General information
- Type: Very light jet
- National origin: United States
- Manufacturer: Spectrum Aeronautical
- Status: company now bankrupt
- Number built: 1

History
- First flight: Jan 7, 2006

= Spectrum S-33 Independence =

American small carbon fiber business jet (in development 2012)

The Spectrum S-33 Independence was a very light jet prototype designed and built by Spectrum Aeronautical using a carbon fiber construction process that makes the airplane weigh about two-thirds as much as a comparably sized aluminum-frame airplane.

The aircraft was designed to cruise at 45,000 ft. at speeds up to 415 knots (Mach 0.72) and fly as far as 2000 nm (3700 km) while using about half the fuel of comparably sized aluminum-framed business aircraft. FAA and JAA Type Certifications of the S-33 Independence were expected to be completed in 2009, but were not.
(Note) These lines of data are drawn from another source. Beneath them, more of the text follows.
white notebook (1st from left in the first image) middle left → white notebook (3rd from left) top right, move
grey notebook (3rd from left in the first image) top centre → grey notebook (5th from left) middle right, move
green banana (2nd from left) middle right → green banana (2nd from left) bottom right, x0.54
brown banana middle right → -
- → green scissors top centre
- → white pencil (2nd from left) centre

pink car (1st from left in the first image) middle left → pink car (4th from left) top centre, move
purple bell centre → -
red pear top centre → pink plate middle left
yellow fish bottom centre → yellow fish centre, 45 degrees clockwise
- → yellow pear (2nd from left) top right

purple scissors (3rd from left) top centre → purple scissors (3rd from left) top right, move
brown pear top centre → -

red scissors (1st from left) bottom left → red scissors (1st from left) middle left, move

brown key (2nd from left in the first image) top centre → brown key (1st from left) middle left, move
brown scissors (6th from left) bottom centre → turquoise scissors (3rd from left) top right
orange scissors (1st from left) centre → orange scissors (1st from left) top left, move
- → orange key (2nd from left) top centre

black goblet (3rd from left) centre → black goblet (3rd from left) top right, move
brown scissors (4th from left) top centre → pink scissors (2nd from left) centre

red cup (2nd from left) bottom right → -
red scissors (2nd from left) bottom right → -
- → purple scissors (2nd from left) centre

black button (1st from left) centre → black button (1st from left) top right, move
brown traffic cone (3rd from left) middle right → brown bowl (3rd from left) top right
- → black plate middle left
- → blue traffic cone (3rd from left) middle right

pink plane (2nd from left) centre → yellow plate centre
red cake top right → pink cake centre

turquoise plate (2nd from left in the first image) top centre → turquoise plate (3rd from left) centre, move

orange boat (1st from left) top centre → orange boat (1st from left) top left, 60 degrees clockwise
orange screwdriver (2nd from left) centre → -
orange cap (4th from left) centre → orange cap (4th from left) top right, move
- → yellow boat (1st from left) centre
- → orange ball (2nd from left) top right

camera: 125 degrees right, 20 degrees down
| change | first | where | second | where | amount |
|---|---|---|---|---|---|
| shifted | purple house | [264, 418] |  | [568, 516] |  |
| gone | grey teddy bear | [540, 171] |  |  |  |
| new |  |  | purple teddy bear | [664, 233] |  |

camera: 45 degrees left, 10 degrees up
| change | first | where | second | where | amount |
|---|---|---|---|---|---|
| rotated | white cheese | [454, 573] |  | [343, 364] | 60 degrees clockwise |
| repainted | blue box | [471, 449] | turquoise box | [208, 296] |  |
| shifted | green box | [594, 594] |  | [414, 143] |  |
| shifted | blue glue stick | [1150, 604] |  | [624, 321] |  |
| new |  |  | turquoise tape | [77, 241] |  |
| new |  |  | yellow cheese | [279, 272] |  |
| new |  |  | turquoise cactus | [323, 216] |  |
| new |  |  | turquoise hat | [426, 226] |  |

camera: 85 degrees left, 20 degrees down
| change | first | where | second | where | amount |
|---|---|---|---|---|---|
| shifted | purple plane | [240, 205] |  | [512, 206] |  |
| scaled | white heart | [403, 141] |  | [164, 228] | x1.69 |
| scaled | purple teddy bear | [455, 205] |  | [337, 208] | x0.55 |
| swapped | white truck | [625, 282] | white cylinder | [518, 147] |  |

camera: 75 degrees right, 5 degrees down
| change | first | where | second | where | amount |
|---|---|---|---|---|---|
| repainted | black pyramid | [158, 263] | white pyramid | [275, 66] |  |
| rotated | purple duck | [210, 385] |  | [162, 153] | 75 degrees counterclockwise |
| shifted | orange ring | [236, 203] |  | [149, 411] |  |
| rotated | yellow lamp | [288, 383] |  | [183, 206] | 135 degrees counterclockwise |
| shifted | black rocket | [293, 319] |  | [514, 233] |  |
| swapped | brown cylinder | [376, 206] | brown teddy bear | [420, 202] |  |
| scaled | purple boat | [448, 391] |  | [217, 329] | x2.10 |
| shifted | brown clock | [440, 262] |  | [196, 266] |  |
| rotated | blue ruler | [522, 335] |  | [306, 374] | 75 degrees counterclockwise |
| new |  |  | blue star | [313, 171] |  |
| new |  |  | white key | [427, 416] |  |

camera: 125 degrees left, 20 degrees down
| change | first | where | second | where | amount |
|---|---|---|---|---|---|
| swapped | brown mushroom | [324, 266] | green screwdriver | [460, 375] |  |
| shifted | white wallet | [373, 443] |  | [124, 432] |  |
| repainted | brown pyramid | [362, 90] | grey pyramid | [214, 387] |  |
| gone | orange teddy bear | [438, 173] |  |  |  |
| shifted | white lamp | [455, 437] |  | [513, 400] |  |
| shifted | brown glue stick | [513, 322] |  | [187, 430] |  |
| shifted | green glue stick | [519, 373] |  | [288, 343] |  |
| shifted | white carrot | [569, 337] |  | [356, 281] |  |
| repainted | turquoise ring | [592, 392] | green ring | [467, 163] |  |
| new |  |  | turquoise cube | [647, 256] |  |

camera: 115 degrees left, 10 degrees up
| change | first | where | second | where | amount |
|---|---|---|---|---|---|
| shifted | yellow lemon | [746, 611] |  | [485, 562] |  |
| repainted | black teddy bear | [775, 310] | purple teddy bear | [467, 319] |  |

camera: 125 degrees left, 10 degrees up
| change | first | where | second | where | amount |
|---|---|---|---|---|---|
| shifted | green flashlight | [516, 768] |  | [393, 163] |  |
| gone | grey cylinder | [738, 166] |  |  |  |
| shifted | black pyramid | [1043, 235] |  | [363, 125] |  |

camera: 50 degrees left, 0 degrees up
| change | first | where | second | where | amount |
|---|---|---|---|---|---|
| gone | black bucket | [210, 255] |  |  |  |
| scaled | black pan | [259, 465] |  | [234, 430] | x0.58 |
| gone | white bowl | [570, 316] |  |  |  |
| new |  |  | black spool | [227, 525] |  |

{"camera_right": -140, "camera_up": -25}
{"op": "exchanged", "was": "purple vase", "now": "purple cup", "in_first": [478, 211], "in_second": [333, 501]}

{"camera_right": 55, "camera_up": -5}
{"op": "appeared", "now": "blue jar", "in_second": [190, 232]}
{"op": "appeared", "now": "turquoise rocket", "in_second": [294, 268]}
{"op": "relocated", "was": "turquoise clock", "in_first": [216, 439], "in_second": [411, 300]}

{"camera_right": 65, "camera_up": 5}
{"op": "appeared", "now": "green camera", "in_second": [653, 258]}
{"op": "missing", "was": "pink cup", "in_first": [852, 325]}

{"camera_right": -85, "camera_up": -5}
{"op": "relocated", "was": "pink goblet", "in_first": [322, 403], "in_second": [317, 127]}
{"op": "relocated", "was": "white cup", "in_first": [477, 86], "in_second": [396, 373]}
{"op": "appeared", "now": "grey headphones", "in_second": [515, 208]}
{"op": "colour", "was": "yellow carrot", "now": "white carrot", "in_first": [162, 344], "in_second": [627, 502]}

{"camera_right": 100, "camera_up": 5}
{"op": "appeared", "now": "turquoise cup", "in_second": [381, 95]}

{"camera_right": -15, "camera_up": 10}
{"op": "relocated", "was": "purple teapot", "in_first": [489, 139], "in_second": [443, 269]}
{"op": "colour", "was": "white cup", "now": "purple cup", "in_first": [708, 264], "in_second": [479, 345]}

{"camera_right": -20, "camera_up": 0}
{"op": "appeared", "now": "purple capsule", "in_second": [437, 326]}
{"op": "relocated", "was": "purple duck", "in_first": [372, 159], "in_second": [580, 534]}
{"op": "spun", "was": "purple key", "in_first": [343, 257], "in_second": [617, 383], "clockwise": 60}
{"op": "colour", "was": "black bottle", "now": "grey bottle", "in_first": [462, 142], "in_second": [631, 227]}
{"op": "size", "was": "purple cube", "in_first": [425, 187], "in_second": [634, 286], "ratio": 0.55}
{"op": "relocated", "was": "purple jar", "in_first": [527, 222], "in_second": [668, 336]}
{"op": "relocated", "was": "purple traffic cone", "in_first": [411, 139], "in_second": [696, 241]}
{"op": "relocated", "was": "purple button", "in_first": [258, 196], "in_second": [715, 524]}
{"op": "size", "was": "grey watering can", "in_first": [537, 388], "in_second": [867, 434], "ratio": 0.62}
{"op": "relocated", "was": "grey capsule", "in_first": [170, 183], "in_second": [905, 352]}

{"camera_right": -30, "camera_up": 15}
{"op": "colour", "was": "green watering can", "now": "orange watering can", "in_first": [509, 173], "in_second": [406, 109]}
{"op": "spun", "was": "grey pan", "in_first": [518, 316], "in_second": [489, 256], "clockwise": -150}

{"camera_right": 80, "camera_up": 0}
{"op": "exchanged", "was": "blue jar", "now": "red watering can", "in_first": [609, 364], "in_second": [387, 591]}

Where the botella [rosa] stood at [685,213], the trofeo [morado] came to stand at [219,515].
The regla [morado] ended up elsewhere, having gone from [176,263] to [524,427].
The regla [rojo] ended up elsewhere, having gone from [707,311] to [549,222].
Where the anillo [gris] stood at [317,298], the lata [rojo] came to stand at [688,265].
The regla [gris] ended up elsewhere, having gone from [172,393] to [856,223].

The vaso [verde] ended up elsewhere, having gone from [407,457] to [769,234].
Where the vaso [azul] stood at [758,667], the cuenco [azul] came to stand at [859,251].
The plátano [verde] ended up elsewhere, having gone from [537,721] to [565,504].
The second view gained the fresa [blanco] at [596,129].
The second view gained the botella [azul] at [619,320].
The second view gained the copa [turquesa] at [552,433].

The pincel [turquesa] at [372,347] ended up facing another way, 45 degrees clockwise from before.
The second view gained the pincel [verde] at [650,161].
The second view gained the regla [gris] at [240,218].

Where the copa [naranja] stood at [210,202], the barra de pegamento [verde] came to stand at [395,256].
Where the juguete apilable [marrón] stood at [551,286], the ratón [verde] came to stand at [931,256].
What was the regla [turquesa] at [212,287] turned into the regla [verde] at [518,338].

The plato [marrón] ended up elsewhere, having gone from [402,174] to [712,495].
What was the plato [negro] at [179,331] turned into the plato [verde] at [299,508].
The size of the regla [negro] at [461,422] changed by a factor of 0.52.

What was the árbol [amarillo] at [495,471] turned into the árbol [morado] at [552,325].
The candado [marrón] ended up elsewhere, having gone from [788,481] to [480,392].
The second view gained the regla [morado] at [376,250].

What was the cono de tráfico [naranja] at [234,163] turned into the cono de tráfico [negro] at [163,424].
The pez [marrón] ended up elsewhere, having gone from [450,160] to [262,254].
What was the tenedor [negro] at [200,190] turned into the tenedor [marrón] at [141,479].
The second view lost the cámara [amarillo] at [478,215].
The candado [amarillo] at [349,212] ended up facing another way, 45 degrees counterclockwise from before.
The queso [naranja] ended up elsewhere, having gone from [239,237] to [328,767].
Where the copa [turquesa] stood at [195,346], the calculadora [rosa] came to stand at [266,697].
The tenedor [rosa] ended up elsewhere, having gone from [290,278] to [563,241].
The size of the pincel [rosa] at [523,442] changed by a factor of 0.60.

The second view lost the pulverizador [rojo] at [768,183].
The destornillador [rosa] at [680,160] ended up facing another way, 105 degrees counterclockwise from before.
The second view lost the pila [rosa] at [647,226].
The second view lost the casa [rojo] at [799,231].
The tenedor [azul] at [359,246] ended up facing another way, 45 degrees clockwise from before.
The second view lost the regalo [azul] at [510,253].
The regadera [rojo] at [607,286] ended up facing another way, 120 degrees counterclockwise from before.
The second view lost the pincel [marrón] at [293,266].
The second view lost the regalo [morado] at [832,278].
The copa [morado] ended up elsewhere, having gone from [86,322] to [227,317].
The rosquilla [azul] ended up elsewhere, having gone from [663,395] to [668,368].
The company has provided no press releases to explain the long delay in gaining certification.

The aircraft was reported to be able to accommodate 5–6 passenger seats, a full-sized private lavatory, and will have a maximum take-off weight of 7,300 lb., with a range of over 2,000 miles.

The retail sales price of the aircraft, which is equipped with Williams FJ-33 engines was supposed to be US-$3.95 million. The aircraft was to be released about 12 months after the bigger S-40 "Freedom". In May 2011 Spectrum president Austin Blue said, "We are still trying to get the programs advancing, but it is not easy".

==Accident==
The only completed S-33, registration N322LA, crashed in a test flight on July 25, 2006 in Spanish Fork, Utah, killing the two test pilots aboard, Glenn Maben and Nathan Forrest. The aircraft rolled right immediately after takeoff, reaching a 90-degree angle before the wingtip struck the ground. The preliminary NTSB report revealed that the control linkage had been connected backward during maintenance after the previous flight, resulting in opposite control output (a left roll input on the control stick resulting in the aircraft rolling right).